Work item a:
In the Star Wars rewatch piece, which Star Wars movie did the writer watch this past weekend?

Document section:
Start of Block
Rewatching ‘Star Wars’ after the Carrie Fisher–Harrison Ford affair reveal
(Getty Images)

This past weekend, I watched Star Wars. So far, that sounds like many of my weekends, but the latest Star Wars watch was different from the countless Star Wars watches that came before. This was the first time I’d seen A New Hope since Carrie Fisher disclosed last week that she and Harrison Ford were definitely doin’ it during the making of the movie.

George Lucas hasn’t had time to release an Even More Special Edition with a scene of the two actors on set, tenderly talking about sand, so the movie itself is the same as ever. Luke is still super whiny, the Jawas and Tusken Raiders are still racially stereotyped, and that one Stormtrooper still hits his head on a door. From the repeat viewer’s perspective, though, this is a new A New Hope, one in which the phrase “Han shot first” takes on a new meaning. When you watch Star Wars now, the newly revealed, real-life relationship is the CGI ronto in the room.
End of Block
Exercise inputs:
Start of Block
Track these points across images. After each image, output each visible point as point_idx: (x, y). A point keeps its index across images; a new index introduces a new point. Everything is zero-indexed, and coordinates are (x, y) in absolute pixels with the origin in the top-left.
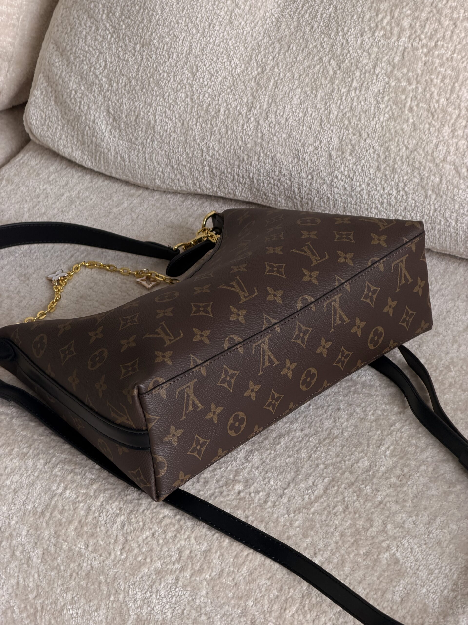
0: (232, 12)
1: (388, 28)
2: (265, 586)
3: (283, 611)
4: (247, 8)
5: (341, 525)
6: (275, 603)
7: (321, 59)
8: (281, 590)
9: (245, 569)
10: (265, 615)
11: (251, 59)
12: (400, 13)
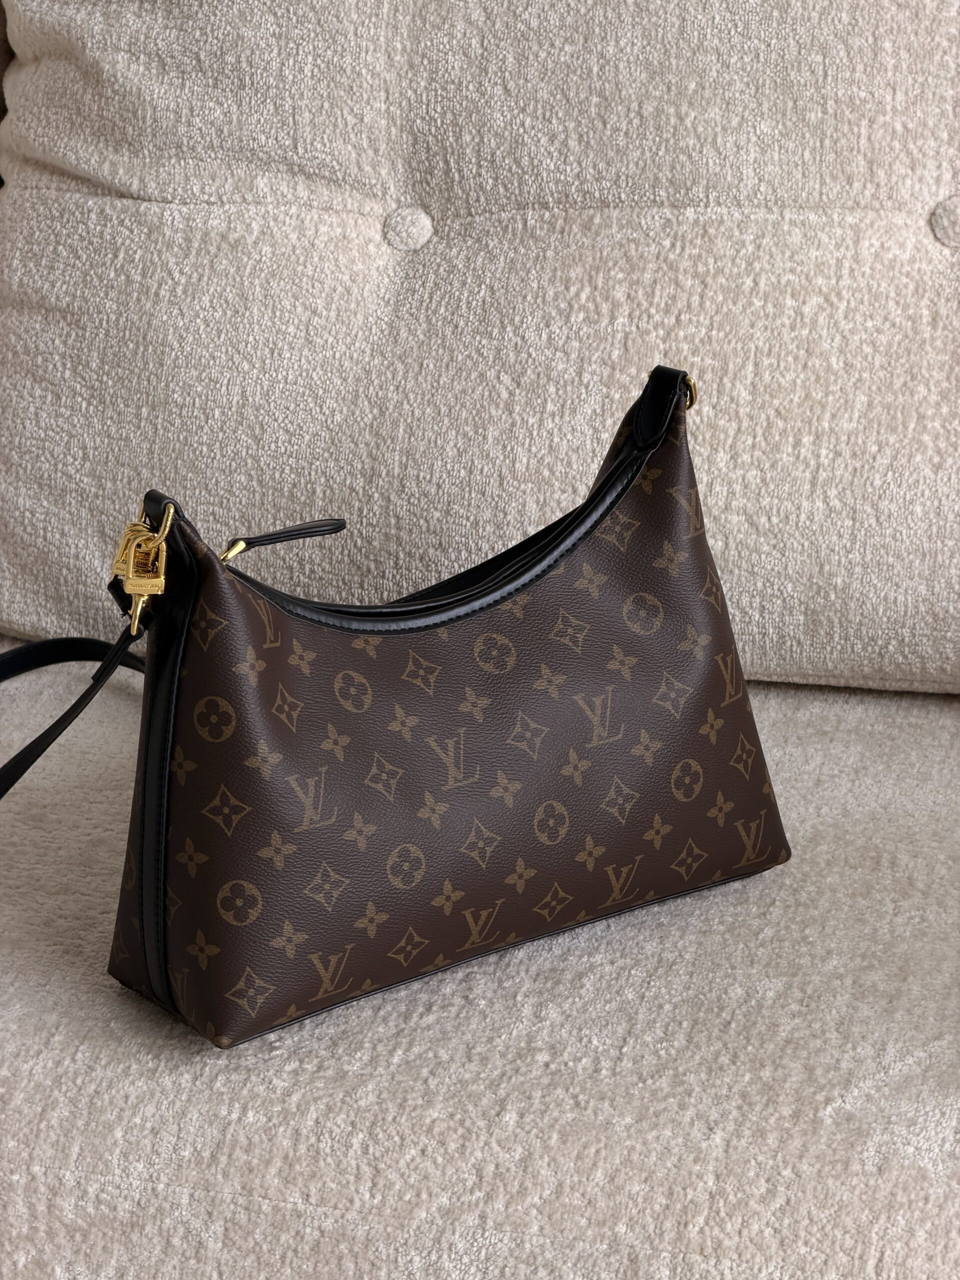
0: (308, 323)
1: (591, 306)
2: (642, 1193)
3: (682, 1228)
4: (333, 314)
5: (736, 1082)
6: (666, 1218)
7: (482, 375)
8: (671, 1194)
9: (599, 1175)
10: (651, 1243)
11: (357, 396)
12: (607, 280)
End of Block
Work item b:
Please convert every line of the entries above into a Markdown table with the columns Row and Line, skipping blank lines. Leave the pictures out of the answer.

Response a:
A New Hope

Response b:
| Row | Line |
|---|---|
| 1 | Track these points across images. After each image, output each visible point as point_idx: (x, y). A point keeps its index across images; a new index introduces a new point. Everything is zero-indexed, and coordinates are (x, y) in absolute pixels with the origin in the top-left. |
| 2 | 0: (232, 12) |
| 3 | 1: (388, 28) |
| 4 | 2: (265, 586) |
| 5 | 3: (283, 611) |
| 6 | 4: (247, 8) |
| 7 | 5: (341, 525) |
| 8 | 6: (275, 603) |
| 9 | 7: (321, 59) |
| 10 | 8: (281, 590) |
| 11 | 9: (245, 569) |
| 12 | 10: (265, 615) |
| 13 | 11: (251, 59) |
| 14 | 12: (400, 13) |
| 15 | 0: (308, 323) |
| 16 | 1: (591, 306) |
| 17 | 2: (642, 1193) |
| 18 | 3: (682, 1228) |
| 19 | 4: (333, 314) |
| 20 | 5: (736, 1082) |
| 21 | 6: (666, 1218) |
| 22 | 7: (482, 375) |
| 23 | 8: (671, 1194) |
| 24 | 9: (599, 1175) |
| 25 | 10: (651, 1243) |
| 26 | 11: (357, 396) |
| 27 | 12: (607, 280) |